What the task asks | Reproduce the records below, substituting "Outline" for every occurrence of "Segment" and leaving all other text unchanged.

------------------------------

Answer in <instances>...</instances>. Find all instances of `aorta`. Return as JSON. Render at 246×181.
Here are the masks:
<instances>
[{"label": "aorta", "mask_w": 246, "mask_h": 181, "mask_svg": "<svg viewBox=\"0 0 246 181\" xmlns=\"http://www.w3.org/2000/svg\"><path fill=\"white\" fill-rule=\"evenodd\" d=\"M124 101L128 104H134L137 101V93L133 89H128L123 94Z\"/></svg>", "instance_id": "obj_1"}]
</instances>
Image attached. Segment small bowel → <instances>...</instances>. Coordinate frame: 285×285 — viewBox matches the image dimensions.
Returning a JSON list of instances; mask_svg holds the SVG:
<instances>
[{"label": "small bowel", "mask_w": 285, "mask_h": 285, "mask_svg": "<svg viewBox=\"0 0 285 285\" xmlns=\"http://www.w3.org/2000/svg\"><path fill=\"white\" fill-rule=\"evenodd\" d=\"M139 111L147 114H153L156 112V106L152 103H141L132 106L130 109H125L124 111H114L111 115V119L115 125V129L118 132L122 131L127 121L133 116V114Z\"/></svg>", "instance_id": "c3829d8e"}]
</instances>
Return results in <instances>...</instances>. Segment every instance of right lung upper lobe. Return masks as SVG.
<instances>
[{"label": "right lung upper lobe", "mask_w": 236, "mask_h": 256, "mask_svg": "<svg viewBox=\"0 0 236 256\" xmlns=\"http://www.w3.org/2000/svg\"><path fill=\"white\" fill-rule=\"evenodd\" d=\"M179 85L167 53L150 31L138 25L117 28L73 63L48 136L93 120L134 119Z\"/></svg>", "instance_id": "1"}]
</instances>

------------------------------

Output for this exercise |
Answer in <instances>...</instances>. Find all instances of `aorta`. Return as JSON. Render at 246×181.
Here are the masks:
<instances>
[{"label": "aorta", "mask_w": 246, "mask_h": 181, "mask_svg": "<svg viewBox=\"0 0 246 181\" xmlns=\"http://www.w3.org/2000/svg\"><path fill=\"white\" fill-rule=\"evenodd\" d=\"M124 101L128 104H134L137 101V93L133 89H128L123 94Z\"/></svg>", "instance_id": "obj_1"}]
</instances>
Image attached. Outline small bowel → <instances>...</instances>. Coordinate frame: 285×285 — viewBox matches the image dimensions.
Returning a JSON list of instances; mask_svg holds the SVG:
<instances>
[{"label": "small bowel", "mask_w": 285, "mask_h": 285, "mask_svg": "<svg viewBox=\"0 0 285 285\" xmlns=\"http://www.w3.org/2000/svg\"><path fill=\"white\" fill-rule=\"evenodd\" d=\"M139 111L147 114H153L156 112V106L152 103H141L132 106L130 109H125L124 111H114L111 115V119L115 125V129L118 132L122 131L127 121L133 116V114Z\"/></svg>", "instance_id": "c3829d8e"}]
</instances>
Return results in <instances>...</instances>. Outline every instance of right lung upper lobe. Return masks as SVG.
<instances>
[{"label": "right lung upper lobe", "mask_w": 236, "mask_h": 256, "mask_svg": "<svg viewBox=\"0 0 236 256\" xmlns=\"http://www.w3.org/2000/svg\"><path fill=\"white\" fill-rule=\"evenodd\" d=\"M179 85L167 53L150 31L138 25L117 28L73 63L48 136L93 120L134 119Z\"/></svg>", "instance_id": "1"}]
</instances>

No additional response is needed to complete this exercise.